Text data extracted from pages
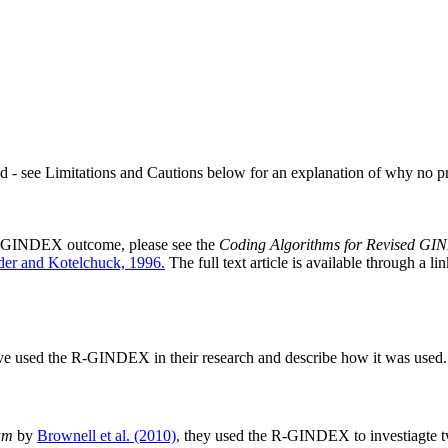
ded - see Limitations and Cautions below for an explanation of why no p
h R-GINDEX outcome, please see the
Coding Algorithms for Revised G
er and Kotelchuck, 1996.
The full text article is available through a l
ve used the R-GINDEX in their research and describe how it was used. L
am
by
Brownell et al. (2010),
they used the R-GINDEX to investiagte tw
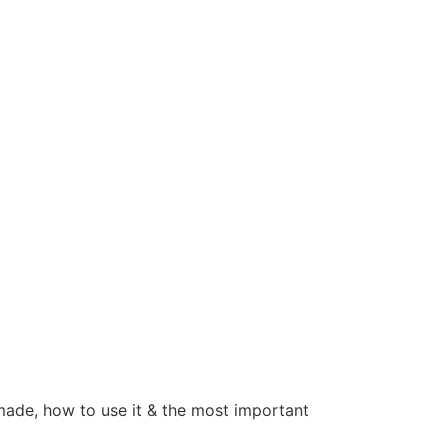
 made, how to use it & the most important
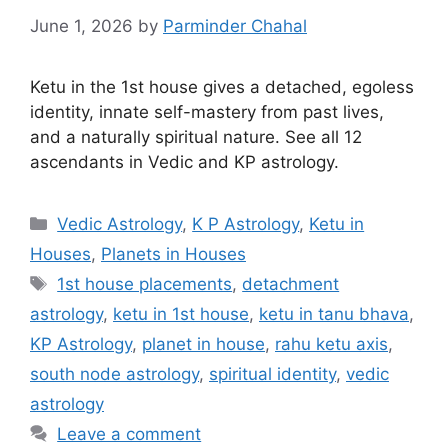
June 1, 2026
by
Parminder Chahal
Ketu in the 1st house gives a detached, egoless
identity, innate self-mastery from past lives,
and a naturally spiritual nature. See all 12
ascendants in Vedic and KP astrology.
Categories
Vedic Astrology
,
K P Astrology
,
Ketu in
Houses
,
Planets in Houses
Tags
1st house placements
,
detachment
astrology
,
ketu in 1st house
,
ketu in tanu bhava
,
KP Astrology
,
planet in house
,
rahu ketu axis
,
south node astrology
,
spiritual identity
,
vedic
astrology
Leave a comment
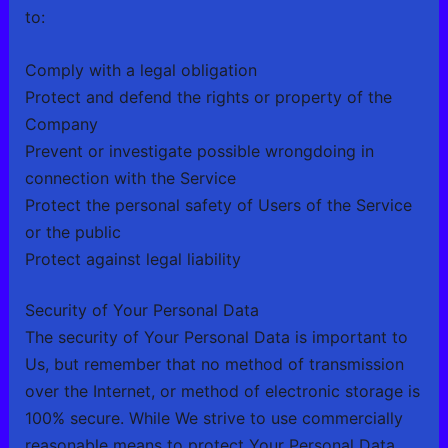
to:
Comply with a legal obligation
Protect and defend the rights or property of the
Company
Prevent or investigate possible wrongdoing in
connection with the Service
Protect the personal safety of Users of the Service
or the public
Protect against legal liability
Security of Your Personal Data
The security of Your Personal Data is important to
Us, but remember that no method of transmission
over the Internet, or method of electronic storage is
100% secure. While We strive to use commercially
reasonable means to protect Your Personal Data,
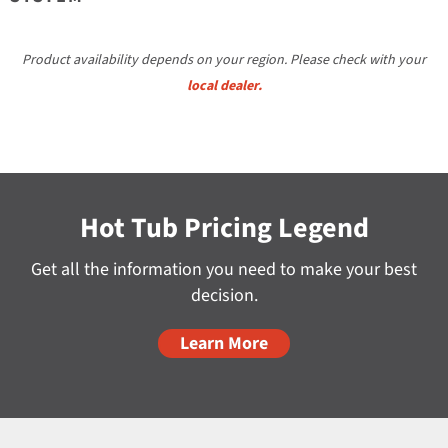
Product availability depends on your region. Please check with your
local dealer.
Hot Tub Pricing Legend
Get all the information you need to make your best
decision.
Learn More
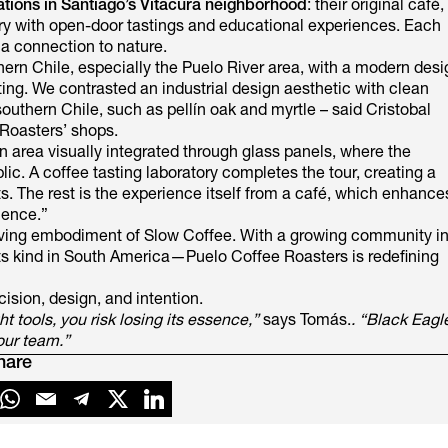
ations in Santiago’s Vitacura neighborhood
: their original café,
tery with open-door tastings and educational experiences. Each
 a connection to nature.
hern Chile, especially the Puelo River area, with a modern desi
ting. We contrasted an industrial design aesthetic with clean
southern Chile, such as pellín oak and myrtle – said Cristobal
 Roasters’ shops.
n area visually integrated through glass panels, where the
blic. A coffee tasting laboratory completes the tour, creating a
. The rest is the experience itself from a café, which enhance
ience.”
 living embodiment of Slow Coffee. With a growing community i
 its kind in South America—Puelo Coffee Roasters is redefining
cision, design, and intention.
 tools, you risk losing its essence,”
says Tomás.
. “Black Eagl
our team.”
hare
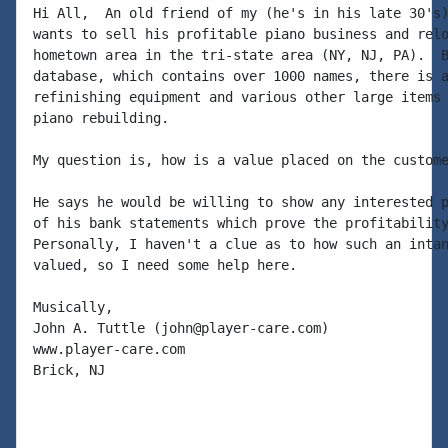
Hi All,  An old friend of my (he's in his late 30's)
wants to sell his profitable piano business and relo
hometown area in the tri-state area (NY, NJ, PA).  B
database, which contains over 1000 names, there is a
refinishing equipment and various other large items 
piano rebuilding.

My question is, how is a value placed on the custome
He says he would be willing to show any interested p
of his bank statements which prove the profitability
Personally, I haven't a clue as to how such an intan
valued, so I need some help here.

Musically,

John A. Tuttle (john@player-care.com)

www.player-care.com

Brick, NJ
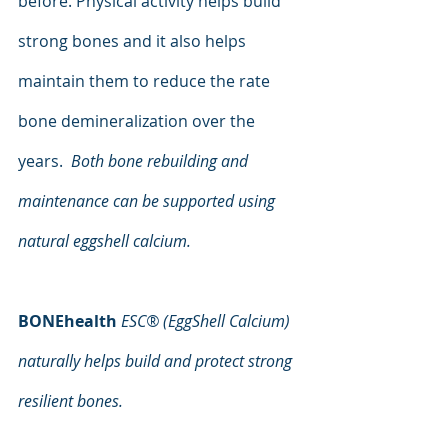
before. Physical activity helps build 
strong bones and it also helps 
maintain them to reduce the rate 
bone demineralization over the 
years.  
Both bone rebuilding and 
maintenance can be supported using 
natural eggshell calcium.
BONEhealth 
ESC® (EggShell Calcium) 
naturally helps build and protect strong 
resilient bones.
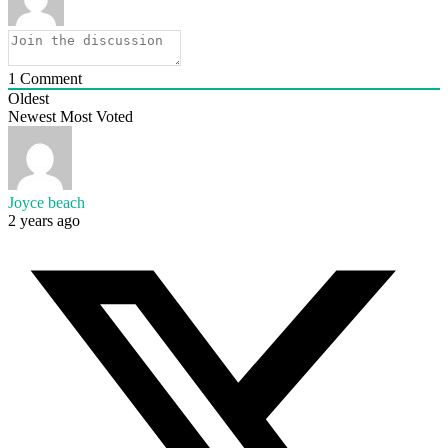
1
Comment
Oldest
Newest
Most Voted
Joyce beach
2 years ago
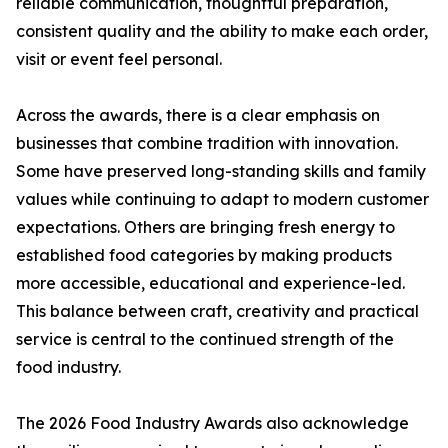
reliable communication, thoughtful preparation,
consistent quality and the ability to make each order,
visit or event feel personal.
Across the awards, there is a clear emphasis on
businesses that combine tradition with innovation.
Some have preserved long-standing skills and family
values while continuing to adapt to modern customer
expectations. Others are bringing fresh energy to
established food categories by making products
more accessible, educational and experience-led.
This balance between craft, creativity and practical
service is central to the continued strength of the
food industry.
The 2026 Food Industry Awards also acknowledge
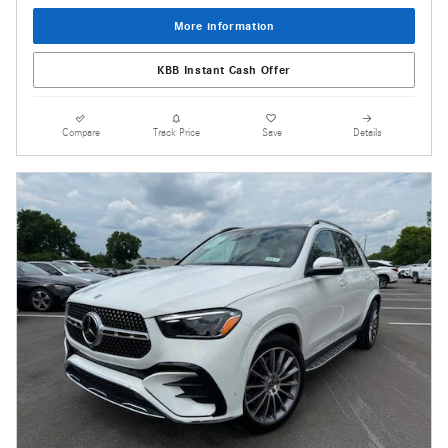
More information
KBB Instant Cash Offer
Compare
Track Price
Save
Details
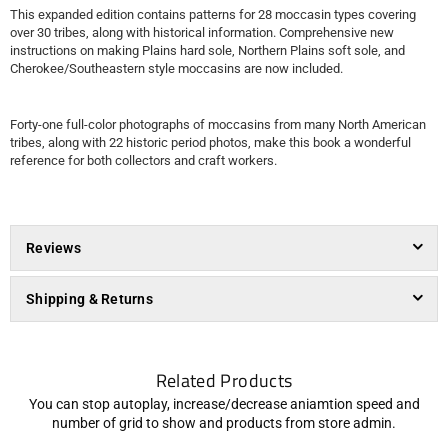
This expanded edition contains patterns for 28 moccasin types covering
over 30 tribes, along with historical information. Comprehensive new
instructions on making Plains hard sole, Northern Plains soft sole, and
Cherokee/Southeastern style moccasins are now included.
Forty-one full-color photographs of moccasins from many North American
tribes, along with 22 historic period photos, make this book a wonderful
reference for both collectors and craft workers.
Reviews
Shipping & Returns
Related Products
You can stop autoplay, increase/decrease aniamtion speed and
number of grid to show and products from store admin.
--
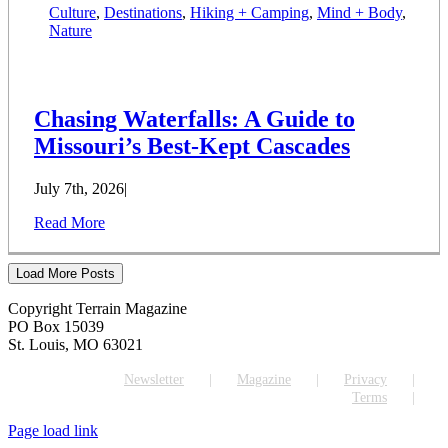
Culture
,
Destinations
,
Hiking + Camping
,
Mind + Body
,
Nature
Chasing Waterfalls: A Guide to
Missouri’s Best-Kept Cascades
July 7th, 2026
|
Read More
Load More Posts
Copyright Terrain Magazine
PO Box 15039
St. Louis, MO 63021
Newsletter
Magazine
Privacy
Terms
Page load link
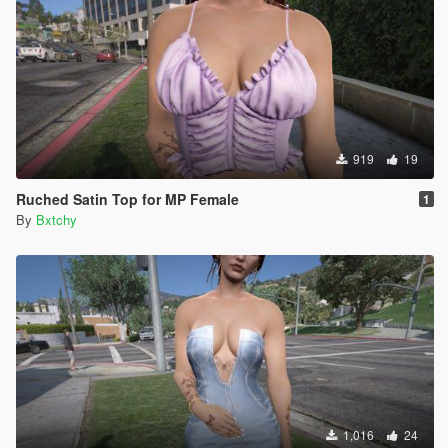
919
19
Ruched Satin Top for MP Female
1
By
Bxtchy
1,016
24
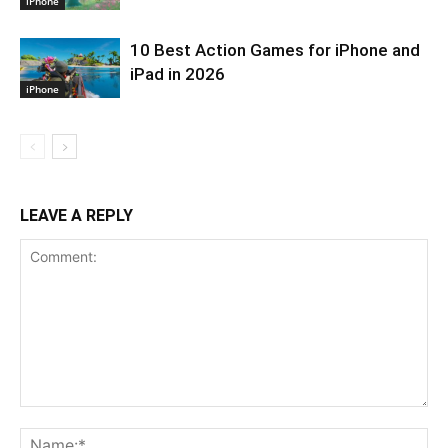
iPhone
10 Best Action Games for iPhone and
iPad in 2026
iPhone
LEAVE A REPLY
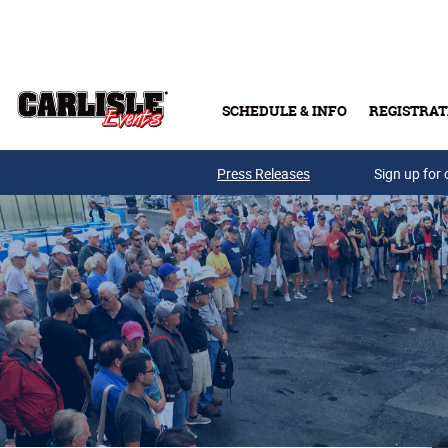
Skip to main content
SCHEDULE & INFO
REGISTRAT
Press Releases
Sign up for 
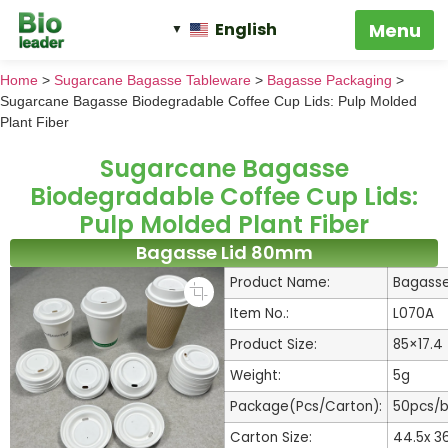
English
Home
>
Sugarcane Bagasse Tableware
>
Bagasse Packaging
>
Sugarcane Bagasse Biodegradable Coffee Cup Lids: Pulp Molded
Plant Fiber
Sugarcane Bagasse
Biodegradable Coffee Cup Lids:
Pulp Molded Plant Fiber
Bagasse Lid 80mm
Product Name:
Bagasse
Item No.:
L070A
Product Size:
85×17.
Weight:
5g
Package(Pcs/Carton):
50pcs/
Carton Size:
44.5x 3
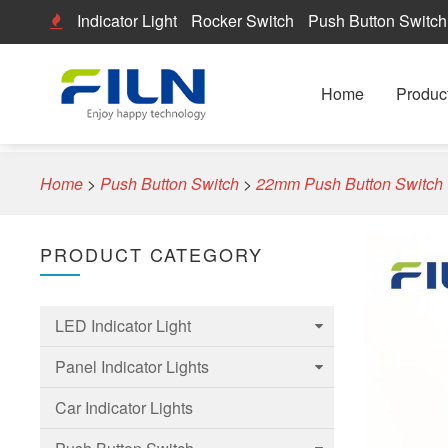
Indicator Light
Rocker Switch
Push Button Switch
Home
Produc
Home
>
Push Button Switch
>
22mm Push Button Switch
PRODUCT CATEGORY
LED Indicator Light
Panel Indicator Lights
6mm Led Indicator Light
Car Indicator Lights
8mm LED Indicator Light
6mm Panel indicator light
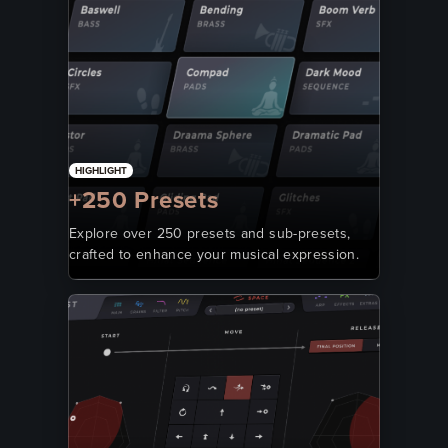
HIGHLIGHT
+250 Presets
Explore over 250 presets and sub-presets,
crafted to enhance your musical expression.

**Task to complete**
Retype the rows of page text from the line containing "ded - see Limitations" through the line containing "Leave a comment", including both of those lines. Omit the picture markers from your copy.

**Response to the task**
ded - see Limitations and Cautions below for an explanation of why no p
h R-GINDEX outcome, please see the
Coding Algorithms for Revised G
er and Kotelchuck, 1996.
The full text article is available through a l
ve used the R-GINDEX in their research and describe how it was used. L
am
by
Brownell et al. (2010),
they used the R-GINDEX to investiagte tw
 made, how to use it & the most important
June 1, 2026
by
Parminder Chahal
Ketu in the 1st house gives a detached, egoless
identity, innate self-mastery from past lives,
and a naturally spiritual nature. See all 12
ascendants in Vedic and KP astrology.
Categories
Vedic Astrology
,
K P Astrology
,
Ketu in
Houses
,
Planets in Houses
Tags
1st house placements
,
detachment
astrology
,
ketu in 1st house
,
ketu in tanu bhava
,
KP Astrology
,
planet in house
,
rahu ketu axis
,
south node astrology
,
spiritual identity
,
vedic
astrology
Leave a comment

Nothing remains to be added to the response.